The fact is that world demand for agricultural output has gone up. There are more people eating higher up on the food chain, and there are more uses for agricultural output such as for corn-based ethanol. If the supply does not expand sufficiently, the natural outcome is a rise in food prices. Apportioning blame for the rise in prices may make good political posturing but in the end it is pointless. It is like asking which straw broke the camel’s back: the last straw is as much to blame as the rest of it.

Once again, I am struck by the hypocrisy of the people decrying the rise in food prices. Bush (and people in the rich parts of the world) do consume a lot more than what would be considered their fair share if food were absolutely equally shared across the world. But why just stop at food? The rich do consume everything in above average quantities. So what else is new?

Indeed, you don’t even have to go all the way to the US to see that the rich have more of everything. Mr Kamal Nath, the commerce minister of India, surely consumes more of everything compared to the average Indian. So his (and other rich Indians’) outrage at Bush’s statement is also hypocritical. They should immediately reduce their own demand for goods and services to the average level in India and only then will they have to leg to stand on when complaining about Bush.

Here’s a bit from a World Bank site that sums up the causes of the food price hike:

While headline news about high food prices is a relatively recent phenomenon, the broader upswing in commodity prices began in 2001. Large structural shifts in the global economy—including growing demand in China and India—have been steadily reflected in commodity price increases, especially of metals and energy.

Food prices have increased in response to many factors: higher energy and fertilizer prices; increased demand for biofuels, especially in the U.S. and the European Union; and droughts in Australia and other countries. World grain stocks are at record lows and next year’s prices depend on the success of the next harvest in the northern hemisphere.

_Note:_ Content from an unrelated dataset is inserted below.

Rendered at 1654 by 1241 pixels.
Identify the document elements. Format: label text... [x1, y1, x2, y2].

Wheat prices (US$) have increased by 200 percent, and overall food prices (US$) have risen by 75 percent since the turn of the century. Adjusting for exchange rates and domestic inflation reduces the price increases faced by developing countries—but these increases are still severe for millions of poor consumers.

“The increases in grain prices are not caused by short-term supply disruptions, as is the normal case, and it will likely take several years for supplies to increase to rebuild stocks and allow prices to fall,” said Don Mitchell, Lead Economist in the World Bank’s Development Prospects Group.

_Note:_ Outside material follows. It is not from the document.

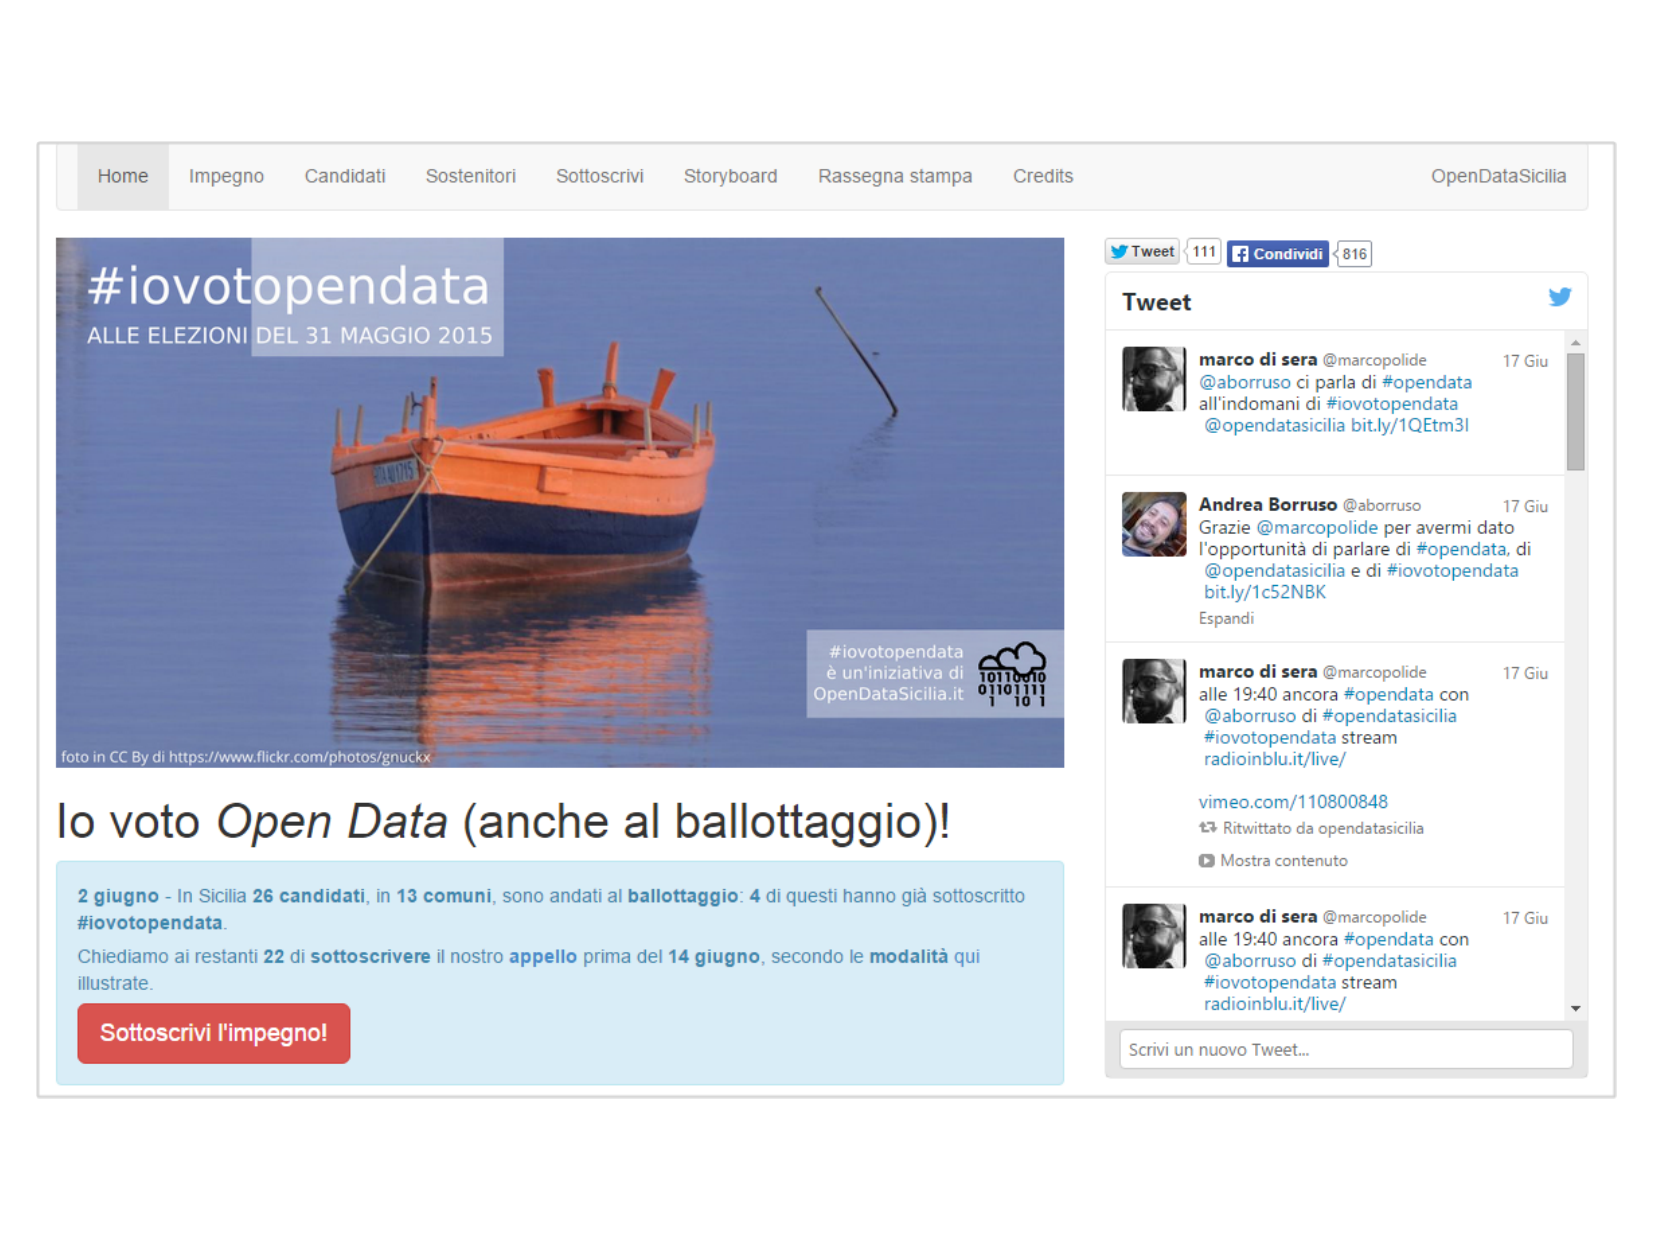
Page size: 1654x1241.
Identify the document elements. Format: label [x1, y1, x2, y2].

picture [36, 141, 1617, 1099]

There is no arguing with the fact that India and China are large economies. Large economies can (and do) affect world prices. Saying that increased demand in large countries pushes up prices is not a moral statement. It is of course easy to take the moral high ground and tell the rich (countries or people) to consume less. But preaching to others exposes one to the danger of being preached to. The rich could turn around and say, “Why don’t you consider lowering your population? It is because there is an imbalance between the number of people you have and your ability to provide for them that causes poverty. You made your bed and so shut up and go lie in it. If you had any brains, you would have recognized decades ago that given the resources at your disposal, unrestrained population growth would the predictable consequence of a lot of hungry people.”

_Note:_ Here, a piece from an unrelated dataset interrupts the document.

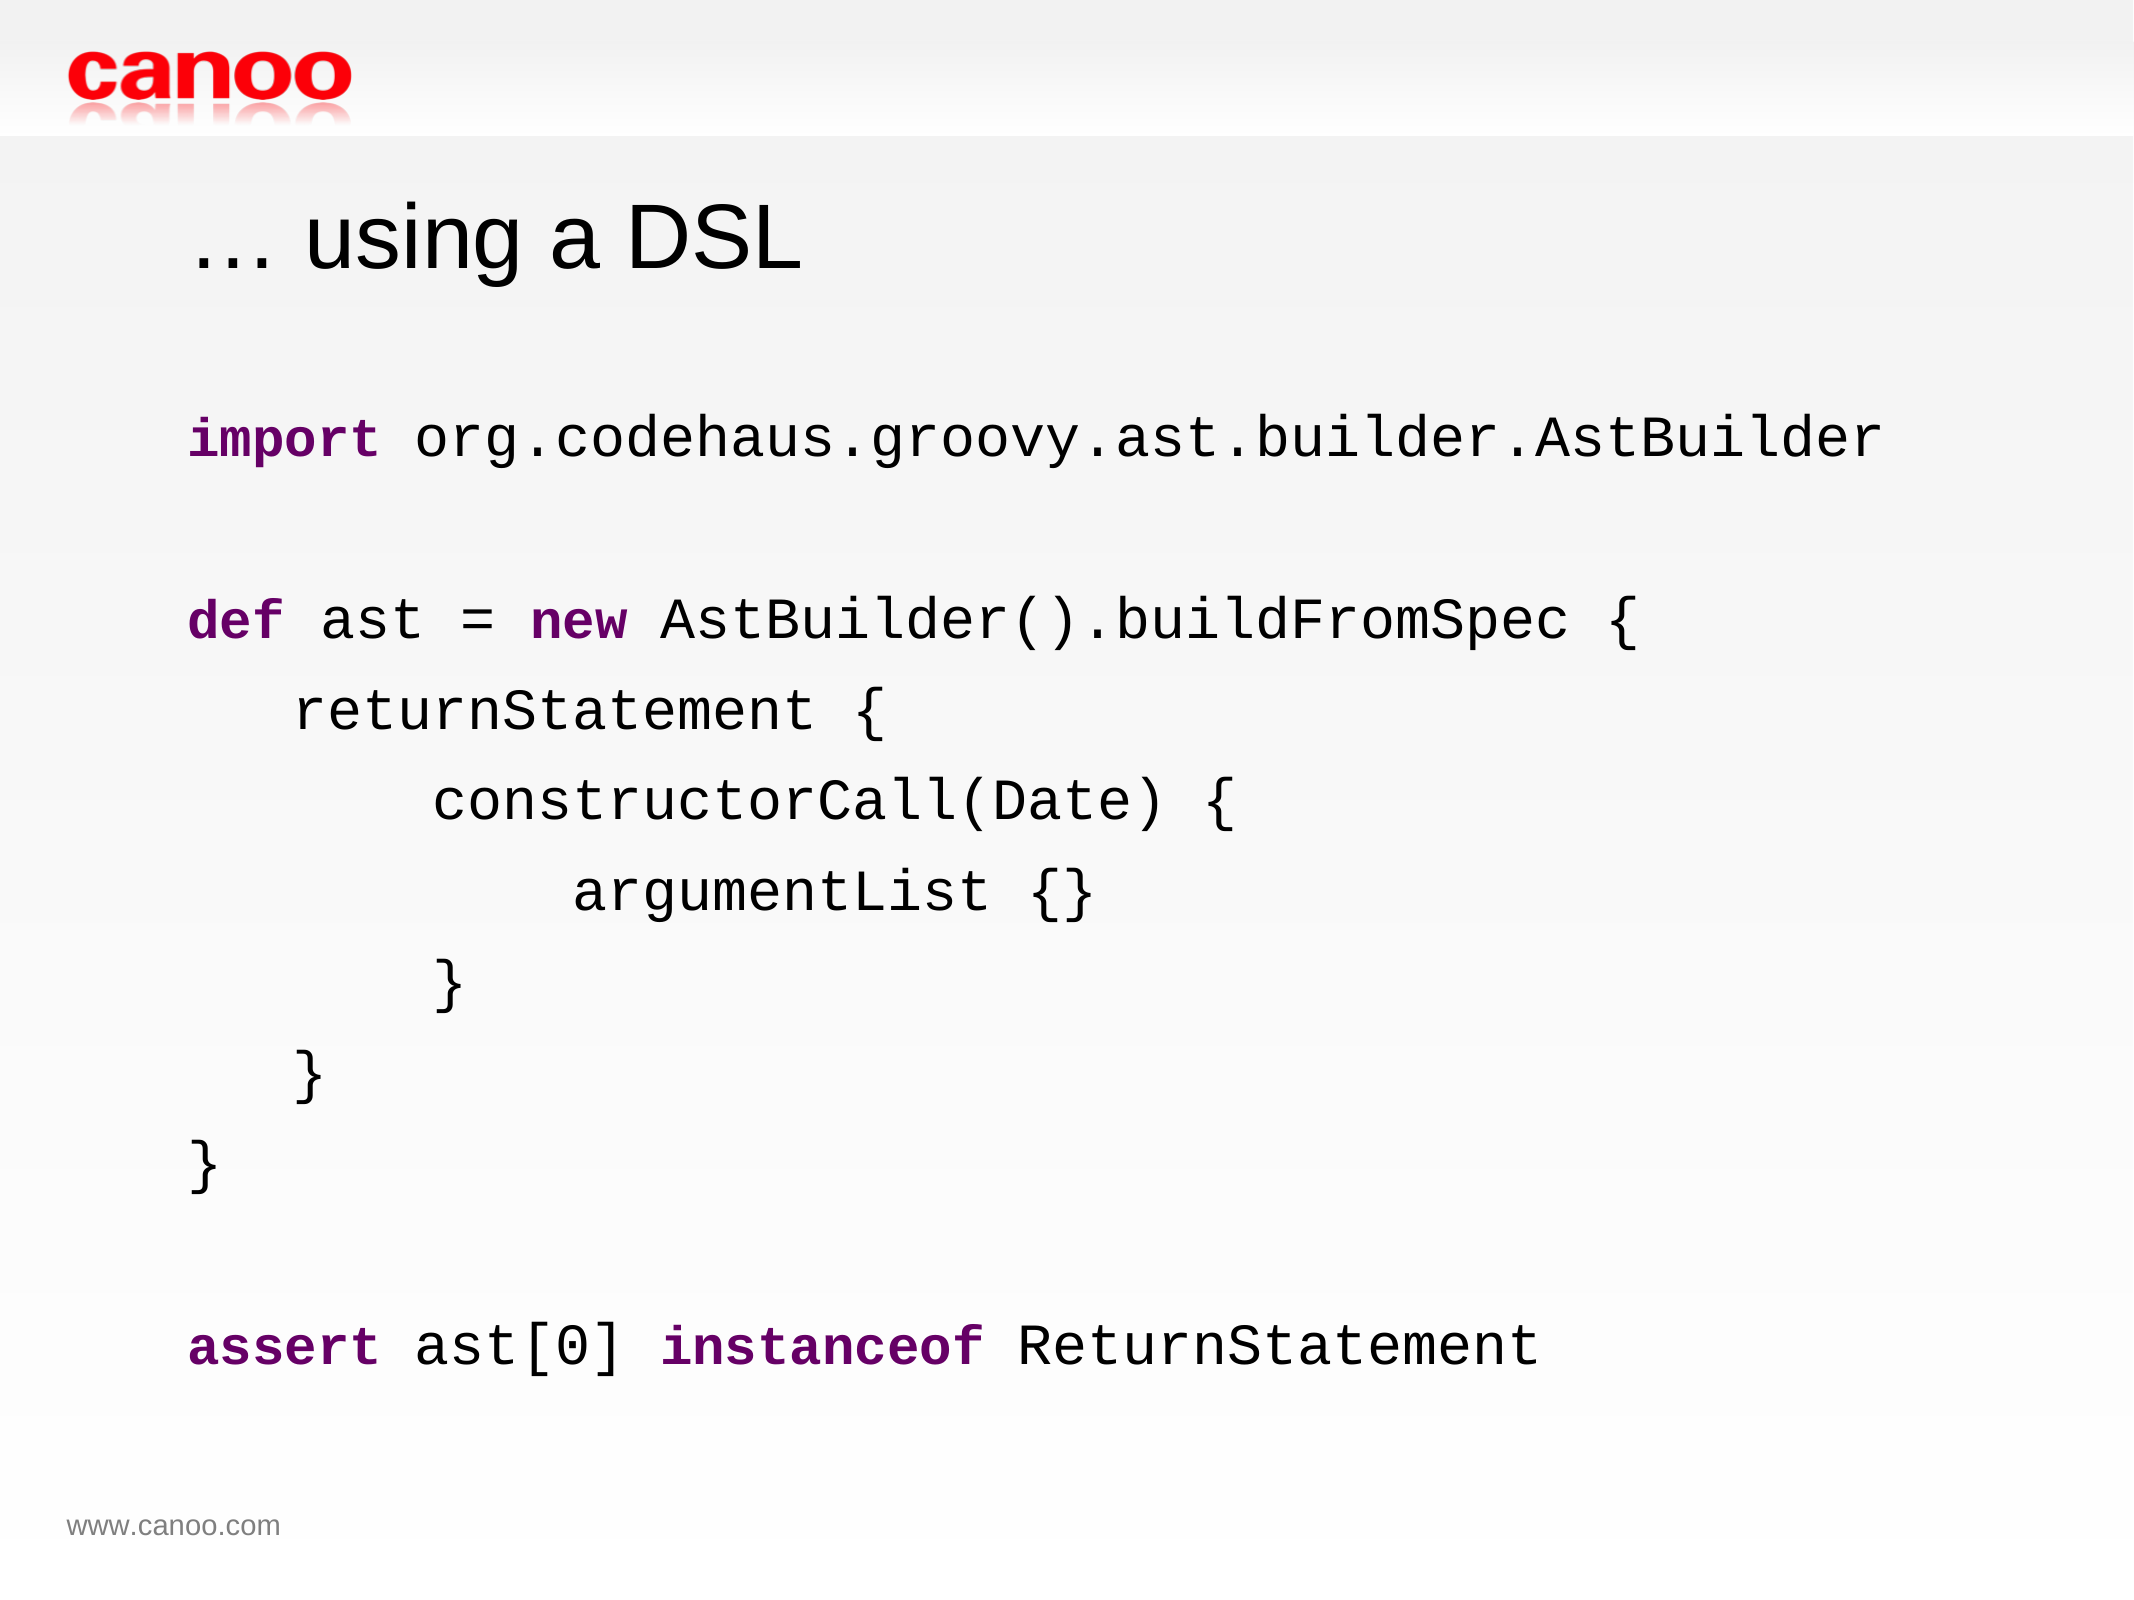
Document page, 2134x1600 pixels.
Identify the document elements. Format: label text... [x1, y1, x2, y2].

All this is not quantum mechanics. Years ago I had come to the conclusion that there is a very compelling reason why the rich do not have an incentive to see the poor becoming prosperous in a world with natural resource limits. Then simple logic pushed me to conclude that the rich nations would not like population reduction in the poor nations. A large population of very poor people uses less resources on aggregate than a much smaller population of very rich people.

So what is going to happen? Supply will respond to the increased demand but that response will be sluggish. That’s what markets do. But it is possible to mess with the market and make a bad situation worse by fixing prices and so on. It is absolutely predictable and certain that governments will try to stop the market from functioning. The governments will transform a minor tragedy into a major catastrophe. That’s just the way it is.